Under an announced agreement, the team is supposed to look around the Richmond area for another possible stadium site then come back to the mayor and representatives of Chesterfield and Henrico counties, once partners in The Diamond, for approval and talks on how to finance a new ballpark.

Councilwoman Kathy C. Graziano, 4th District, agrees that given the Boulevard’s development prospects, baseball no longer fits and should have no future there.

Others are less certain baseball will be gone from the Boulevard after 2017, when Mayor Jones, whose term ends in December 2016, will no longer be in office.

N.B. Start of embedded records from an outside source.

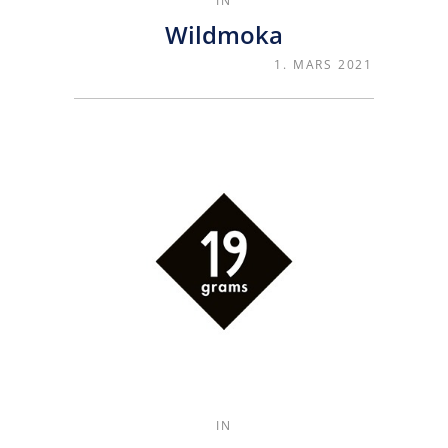
IN
Wildmoka
1. MARS 2021
IN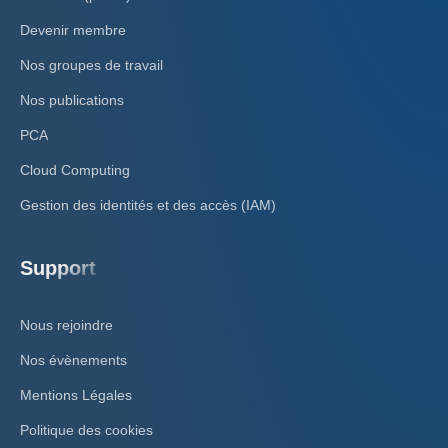
Devenir membre
Nos groupes de travail
Nos publications
PCA
Cloud Computing
Gestion des identités et des accès (IAM)
Support
Nous rejoindre
Nos évènements
Mentions Légales
Politique des cookies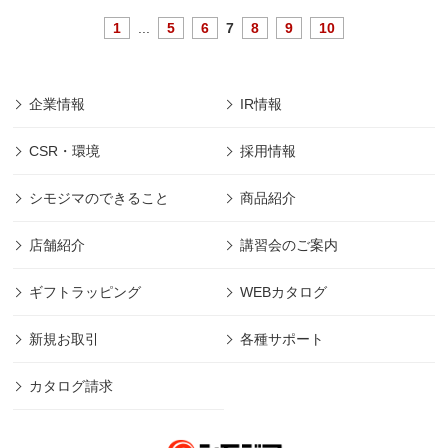
1
...
5
6
7
8
9
10
企業情報
IR情報
CSR・環境
採用情報
シモジマのできること
商品紹介
店舗紹介
講習会のご案内
ギフトラッピング
WEBカタログ
新規お取引
各種サポート
カタログ請求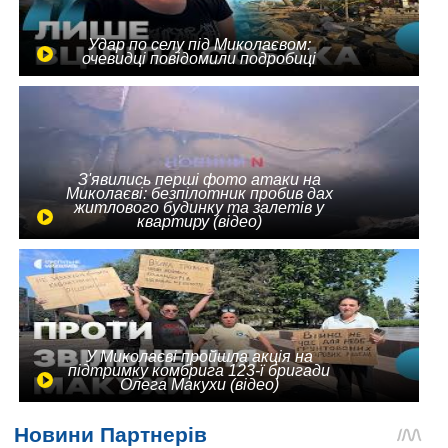
Удар по селу під Миколаєвом:
очевидці повідомили подробиці
З'явились перші фото атаки на
Миколаєві: безпілотник пробив дах
житлового будинку та залетів у
квартиру (відео)
У Миколаєві пройшла акція на
підтримку комбрига 123-ї бригади
Олега Макухи (відео)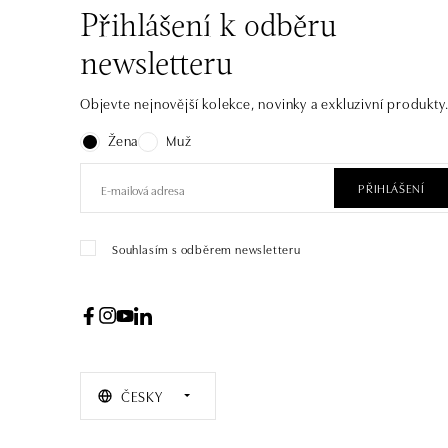
Přihlášení k odběru
newsletteru
Objevte nejnovější kolekce, novinky a exkluzivní produkty
Žena
Muž
PŘIHLÁŠENÍ
Souhlasím s odběrem newsletteru
ČESKY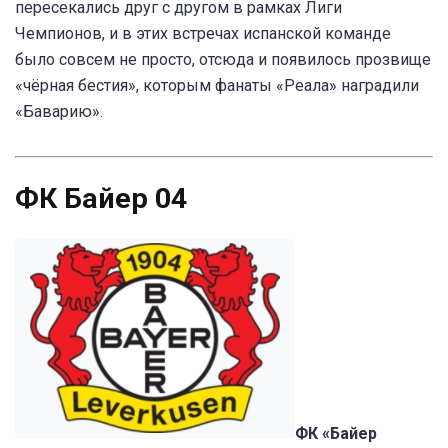
пересекались друг с другом в рамках Лиги
Чемпионов, и в этих встречах испанской команде
было совсем не просто, отсюда и появилось прозвище
«чёрная бестия», которым фанаты «Реала» наградили
«Баварию».
ФК Байер 04
ФК «Байер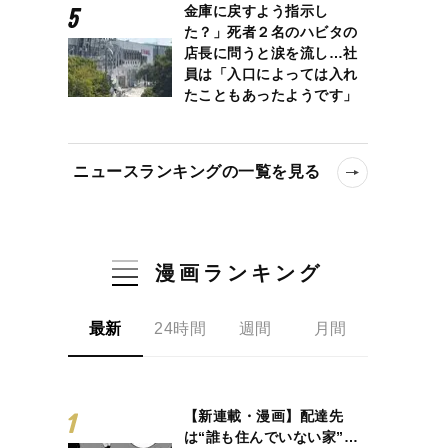
金庫に戻すよう指示し
た？」死者２名のハビタの
店長に問うと涙を流し…社
員は「入口によっては入れ
たこともあったようです」
ニュースランキングの一覧を見る
漫画ランキング
最新
24時間
週間
月間
【新連載・漫画】配達先
は“誰も住んでいない家”…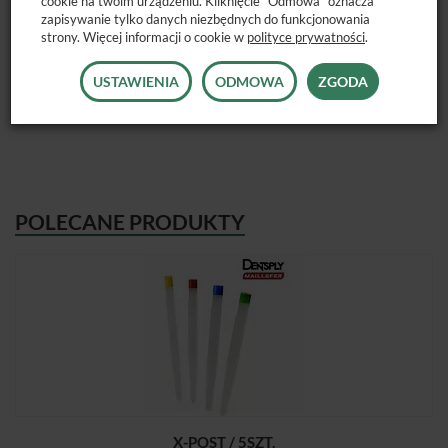
cookie na twoim urządzeniu. Kliknięcie “Odmowa” oznacza
zapisywanie tylko danych niezbędnych do funkcjonowania
silanizacji, są widoczne w promieniach RTG i biokompatybilne.
strony. Więcej informacji o cookie w
polityce prywatności
.
USTAWIENIA
ODMOWA
ZGODA
Dostępne opakowanie: 3 x 3 szt.(rozmiar 1/2/3) + 3 wiertła
POLECANE PRODUKTY
X-POST / 5SZT.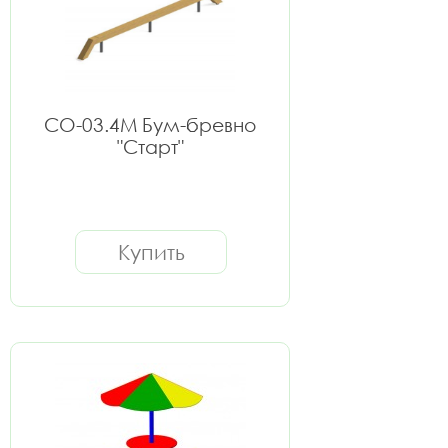
СО-03.4М Бум-бревно
"Старт"
Купить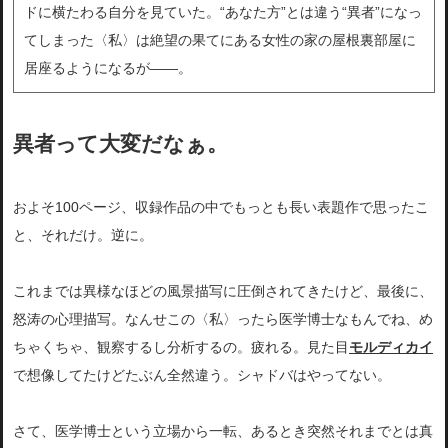
ドに横たわる自分を見ていた。“あなた方”とは違う“異者”になっ
てしまった〈私〉は絶望の果てにある女性の家の屋根裏部屋に
居座るようになるが――。
異者って大変だなぁ。
およそ100ページ、収録作品の中でもっとも長い表題作で思ったこ
と、それだけ。逆に。
これまでは異様なほどの風景描写に圧倒されてきたけど、最後に、
怒涛の心理描写。なんせこの〈私〉ったら医学博士なもんでね、め
ちゃくちゃ、観察するし分析するの。疲れる。見た目
モルディカイ
で想像してたけどたぶん全然違う。シャドバはやってない。
さて、医学博士という立場から一転、あるとき突然それまでとは真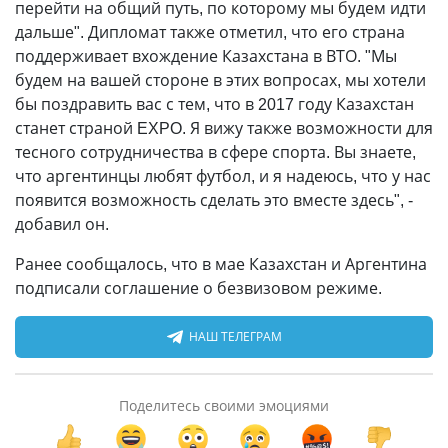
перейти на общий путь, по которому мы будем идти
дальше". Дипломат также отметил, что его страна
поддерживает вхождение Казахстана в ВТО. "Мы
будем на вашей стороне в этих вопросах, мы хотели
бы поздравить вас с тем, что в 2017 году Казахстан
станет страной EXPO. Я вижу также возможности для
тесного сотрудничества в сфере спорта. Вы знаете,
что аргентинцы любят футбол, и я надеюсь, что у нас
появится возможность сделать это вместе здесь", -
добавил он.
Ранее сообщалось, что в мае Казахстан и Аргентина
подписали соглашение о безвизовом режиме.
НАШ ТЕЛЕГРАМ
Поделитесь своими эмоциями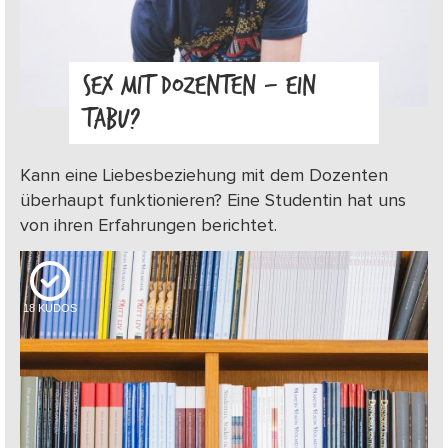
SEX MIT DOZENTEN – EIN
TABU?
Kann eine Liebesbeziehung mit dem Dozenten
überhaupt funktionieren? Eine Studentin hat uns
von ihren Erfahrungen berichtet.
18
KUDOS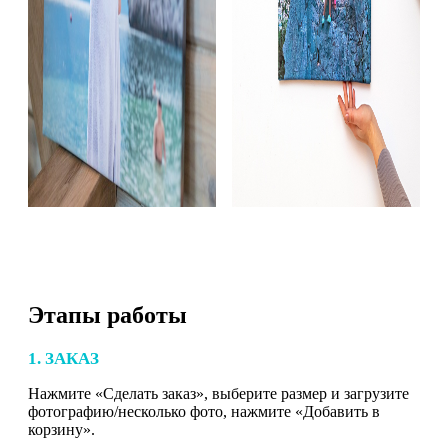
Этапы работы
1. ЗАКАЗ
Нажмите «Сделать заказ», выберите размер и загрузите
фотографию/несколько фото, нажмите «Добавить в
корзину».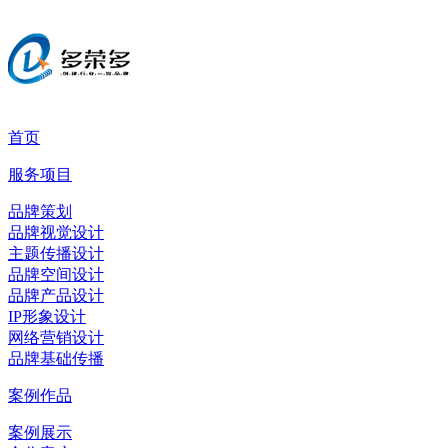
首页
服务项目
品牌策划
品牌视觉设计
主题传播设计
品牌空间设计
品牌产品设计
IP形象设计
网络营销设计
品牌基础传播
案例作品
案例展示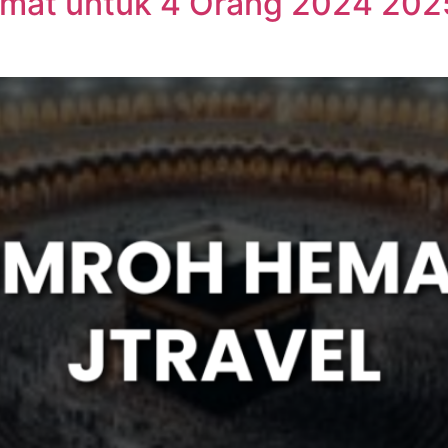
mat untuk 4 Orang 2024 202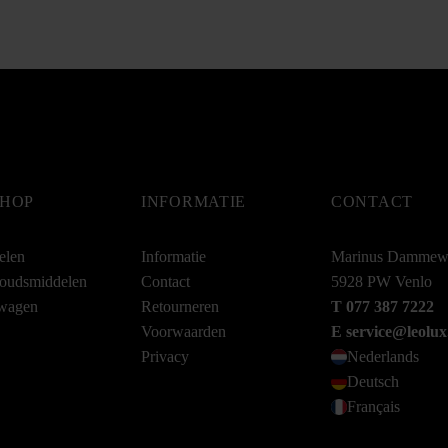
HOP
INFORMATIE
CONTACT
elen
Informatie
Marinus Dammew
oudsmiddelen
Contact
5928 PW Venlo
wagen
Retourneren
T 077 387 7222
Voorwaarden
E service@leolux
Privacy
Nederlands
Deutsch
Français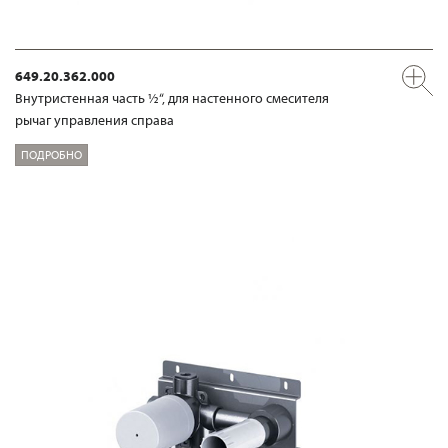
649.20.362.000
Внутристенная часть ½“, для настенного смесителя
рычаг управления справа
ПОДРОБНО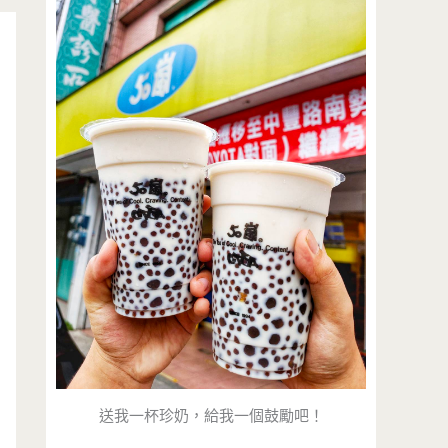
送我一杯珍奶，給我一個鼓勵吧！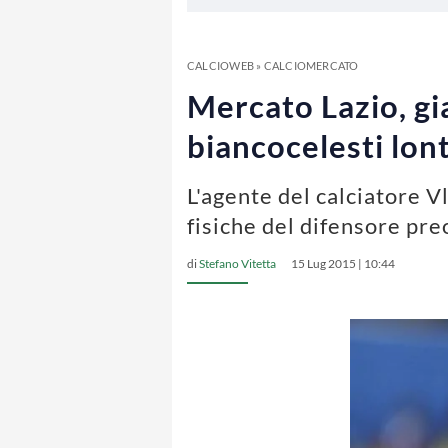
CALCIOWEB
»
CALCIOMERCATO
Mercato Lazio, gia
biancocelesti lon
L'agente del calciatore V
fisiche del difensore pr
di
Stefano Vitetta
15 Lug 2015 | 10:44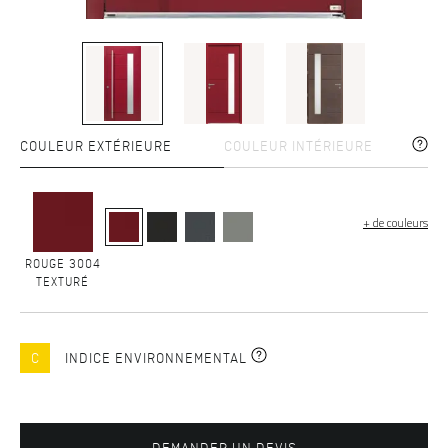
COULEUR EXTÉRIEURE
COULEUR INTÉRIEURE
+ de couleurs
ROUGE 3004
TEXTURÉ
C
INDICE ENVIRONNEMENTAL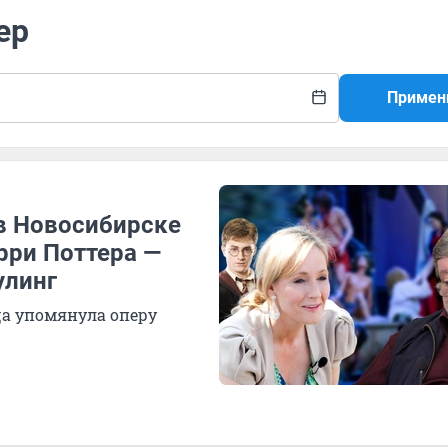
ер
Примен
в Новосибирске
рри Поттера —
улинг
ца упомянула оперу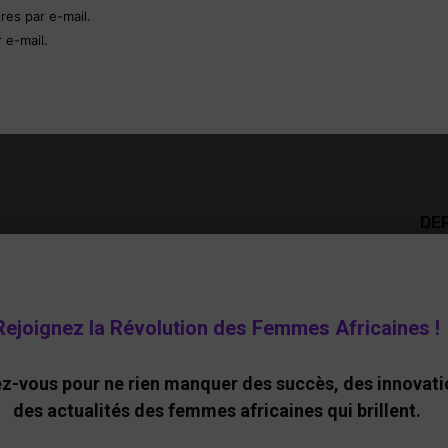
es par e-mail.
 e-mail.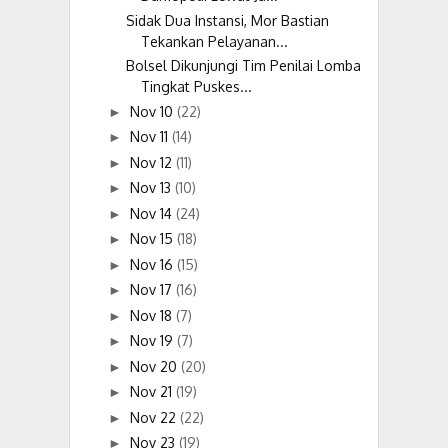
Sidak Dua Instansi, Mor Bastian
Tekankan Pelayanan...
Bolsel Dikunjungi Tim Penilai Lomba
Tingkat Puskes...
Nov 10
(22)
►
Nov 11
(14)
►
Nov 12
(11)
►
Nov 13
(10)
►
Nov 14
(24)
►
Nov 15
(18)
►
Nov 16
(15)
►
Nov 17
(16)
►
Nov 18
(7)
►
Nov 19
(7)
►
Nov 20
(20)
►
Nov 21
(19)
►
Nov 22
(22)
►
Nov 23
(19)
►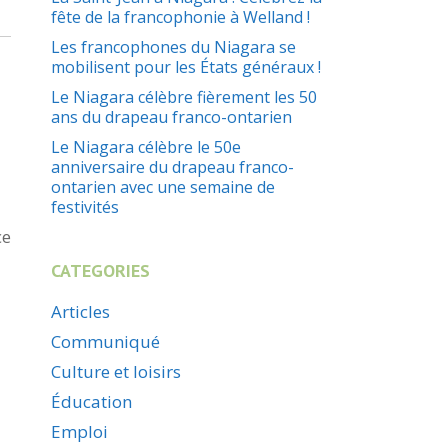
fête de la francophonie à Welland !
Les francophones du Niagara se
mobilisent pour les États généraux !
Le Niagara célèbre fièrement les 50
ans du drapeau franco-ontarien
Le Niagara célèbre le 50e
anniversaire du drapeau franco-
ontarien avec une semaine de
festivités
ce
CATEGORIES
Articles
Communiqué
Culture et loisirs
Éducation
Emploi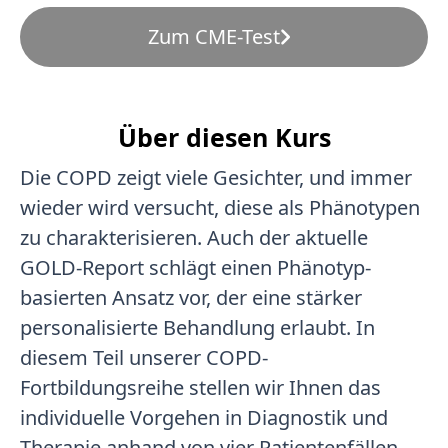
Zum CME-Test
Über diesen Kurs
Die COPD zeigt viele Gesichter, und immer
wieder wird versucht, diese als Phänotypen
zu charakterisieren. Auch der aktuelle
GOLD-Report schlägt einen Phänotyp-
basierten Ansatz vor, der eine stärker
personalisierte Behandlung erlaubt. In
diesem Teil unserer COPD-
Fortbildungsreihe stellen wir Ihnen das
individuelle Vorgehen in Diagnostik und
Therapie anhand von vier Patientenfällen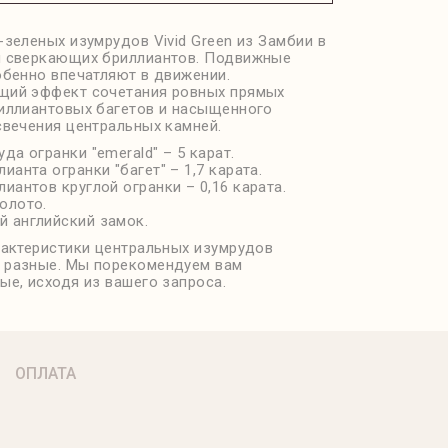
-зеленых изумрудов Vivid Green из Замбии в
 сверкающих бриллиантов. Подвижные
обенно впечатляют в движении.
ий эффект сочетания ровных прямых
иллиантовых багетов и насыщенного
свечения центральных камней.
уда огранки "emerald" – 5 карат.
лианта огранки "багет" – 1,7 карата.
лиантов круглой огранки – 0,16 карата.
олото.
 английский замок.
рактеристики центральных изумрудов
разные. Мы порекомендуем вам
ые, исходя из вашего запроса.
ОПЛАТА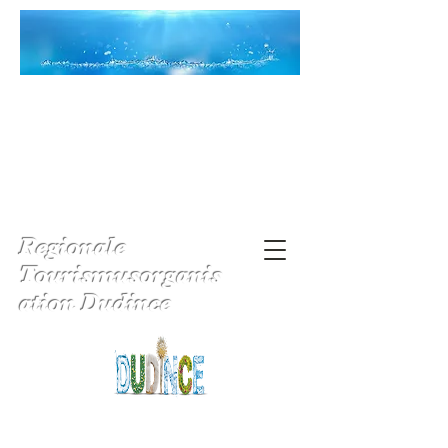
Regionale
Tourismusorganis
ation Dudince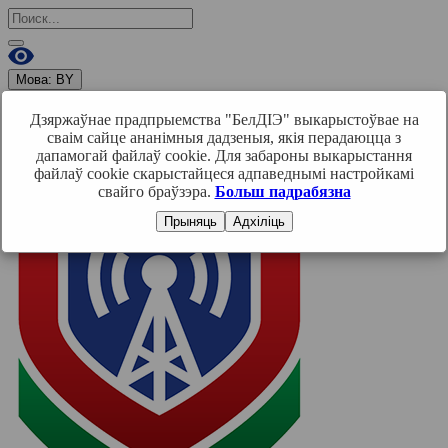
Мова:
BY
RU
BY
EN
Дзяржаўнае прадпрыемства "БелДІЭ" выкарыстоўвае на
Увайсці
сваім сайце ананімныя дадзеныя, якія перадаюцца з
дапамогай файлаў cookie. Для забароны выкарыстання
файлаў cookie скарыстайцеся адпаведнымі настройкамі
свайго браўзэра.
Больш падрабязна
Прыняць
Адхіліць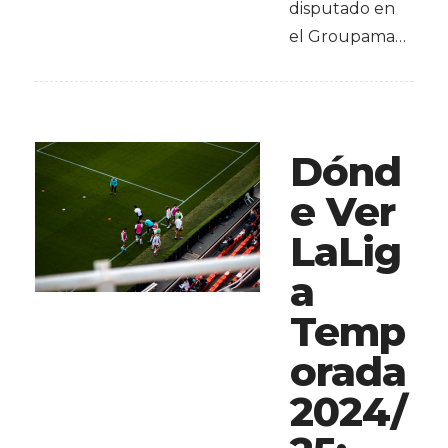
disputado en
el Groupama…
Dónd
e Ver
LaLig
a
Temp
orada
2024/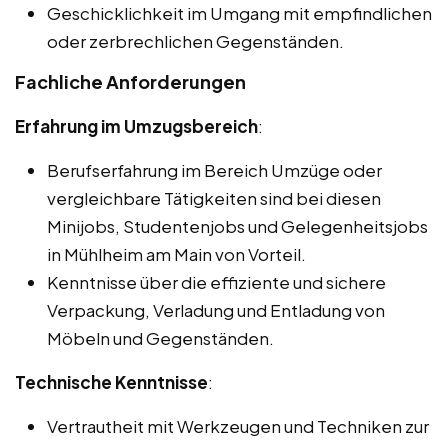
Geschicklichkeit im Umgang mit empfindlichen
oder zerbrechlichen Gegenständen.
Fachliche Anforderungen
Erfahrung im Umzugsbereich
:
Berufserfahrung im Bereich Umzüge oder
vergleichbare Tätigkeiten sind bei diesen
Minijobs, Studentenjobs und Gelegenheitsjobs
in Mühlheim am Main von Vorteil.
Kenntnisse über die effiziente und sichere
Verpackung, Verladung und Entladung von
Möbeln und Gegenständen.
Technische Kenntnisse
:
Vertrautheit mit Werkzeugen und Techniken zur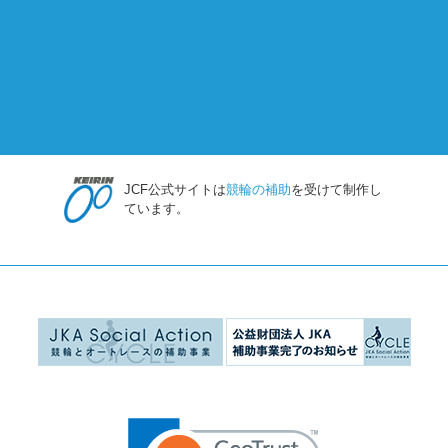
JCF公式サイトは
競輪の補助
を受けて制作し
ています。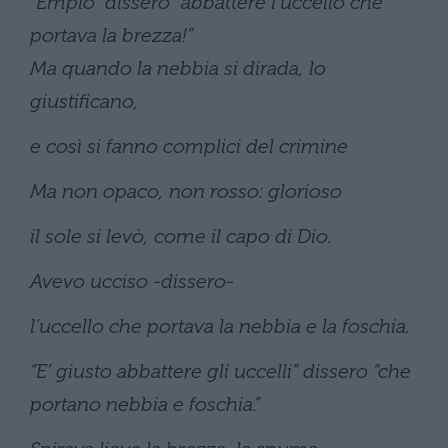
“Empio” dissero “abbattere l’uccello che
portava la brezza!”
Ma quando la nebbia si dirada, lo
giustificano,
e così si fanno complici del crimine
Ma non opaco, non rosso: glorioso
il sole si levò, come il capo di Dio.
Avevo ucciso -dissero-
l’uccello che portava la nebbia e la foschia.
“E’ giusto abbattere gli uccelli” dissero “che
portano nebbia e foschia.”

After hearing Mr. Neely’s view that baseball does not make economic sense for that area, Councilman Jonathan T. Baliles, 1st District, said, “I think it ought to be left to private developers rather than city bureaucrats.”

By that, he meant the private companies that the city would ask to compete for the right to redevelop the cleared Boulevard property. Earlier, Mr. Baliles had shown support for a private developer’s idea of building a stadium in exchange for the rights to develop a big chunk of the Boulevard property.

He’s not alone. Councilman Charles R. Samuels, 2nd District, also said that it is too soon to tell what the future of baseball in Richmond will look like. Maybe it will be gone after 2017, maybe not.

Other members of the council, including Councilwoman Cynthia Newbille, 7th District, are more focused on gaining a children’s hospital.

“My focus is on the children,” she said. “We need to provide them with the best health and education we can.”

As for the future of The Diamond and a new stadium, she said she would consider that when “there is an actual proposal.”